■ Dataset records
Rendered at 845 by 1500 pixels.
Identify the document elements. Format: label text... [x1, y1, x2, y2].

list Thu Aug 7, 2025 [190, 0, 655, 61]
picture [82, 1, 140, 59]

...

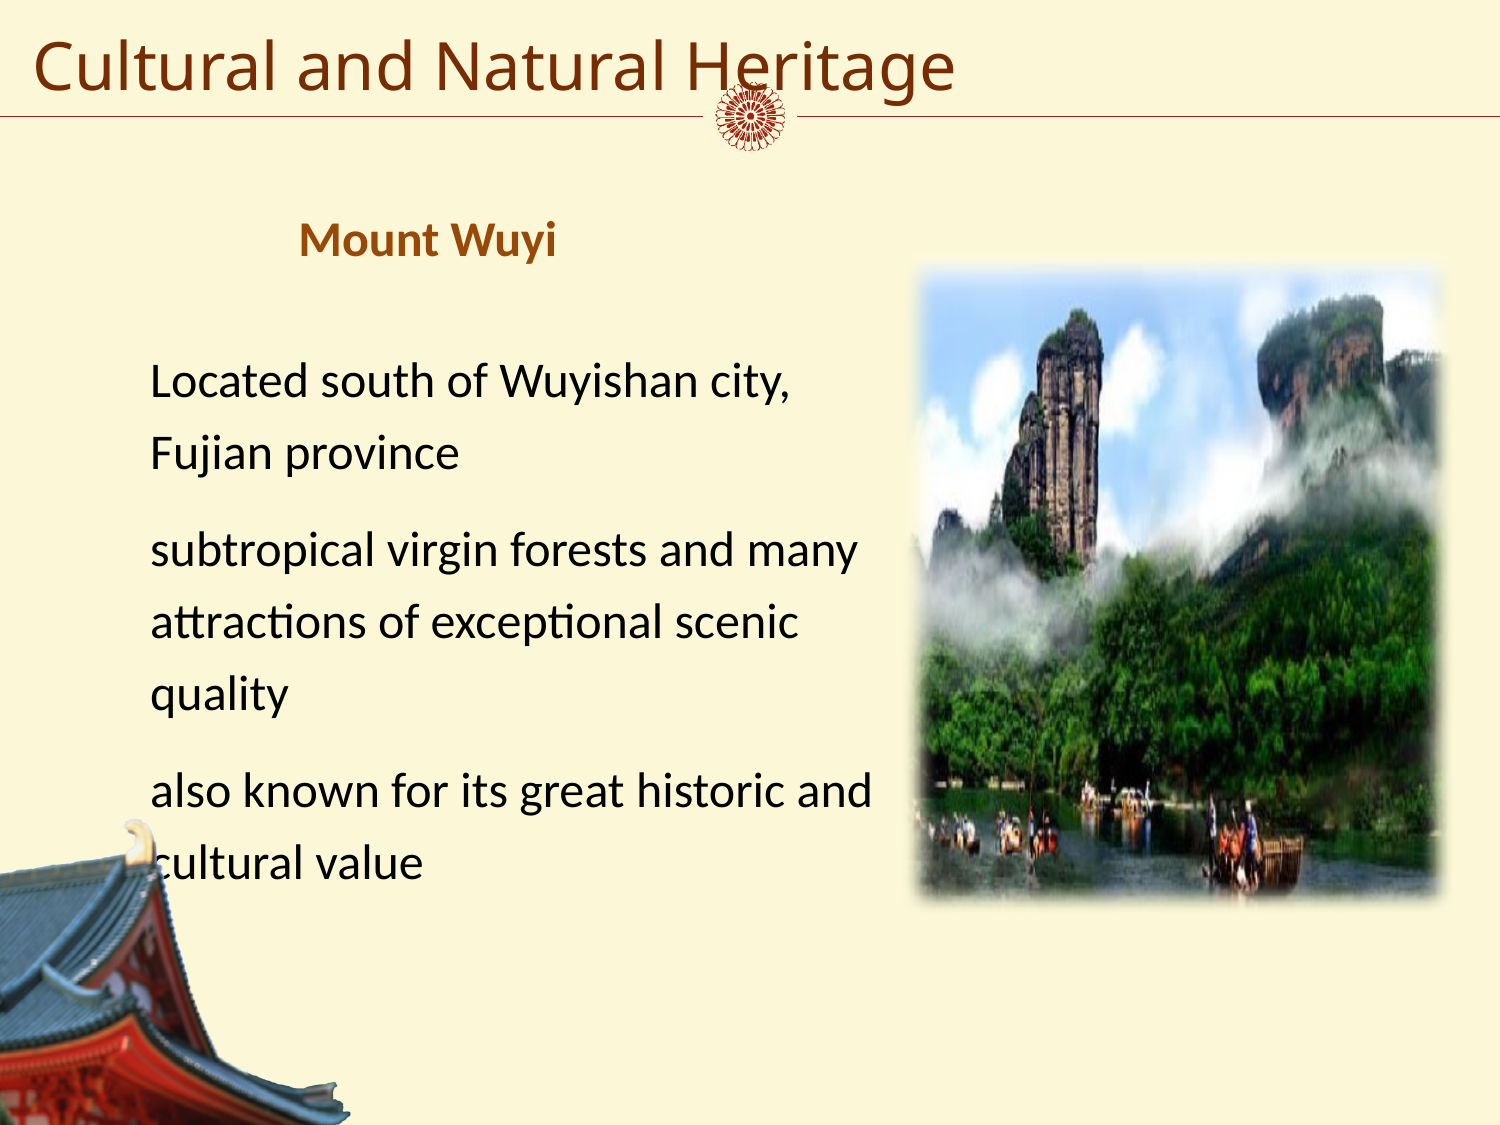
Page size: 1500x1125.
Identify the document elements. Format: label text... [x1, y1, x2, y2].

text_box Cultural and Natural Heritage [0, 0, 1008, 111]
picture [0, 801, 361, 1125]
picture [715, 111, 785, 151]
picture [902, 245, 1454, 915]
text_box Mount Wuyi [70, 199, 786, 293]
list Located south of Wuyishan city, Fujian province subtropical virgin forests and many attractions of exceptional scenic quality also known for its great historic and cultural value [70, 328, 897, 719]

---

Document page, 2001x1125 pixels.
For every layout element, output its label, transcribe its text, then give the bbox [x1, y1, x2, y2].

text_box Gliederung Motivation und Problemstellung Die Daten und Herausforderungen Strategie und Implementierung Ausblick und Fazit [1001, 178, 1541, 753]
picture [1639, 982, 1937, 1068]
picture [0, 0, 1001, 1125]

■ Problem description
If a line above holds the string "pixels", copy it out.

■ Exercise answer
Rendered at 845 by 1500 pixels.
Document page, 2001x1125 pixels.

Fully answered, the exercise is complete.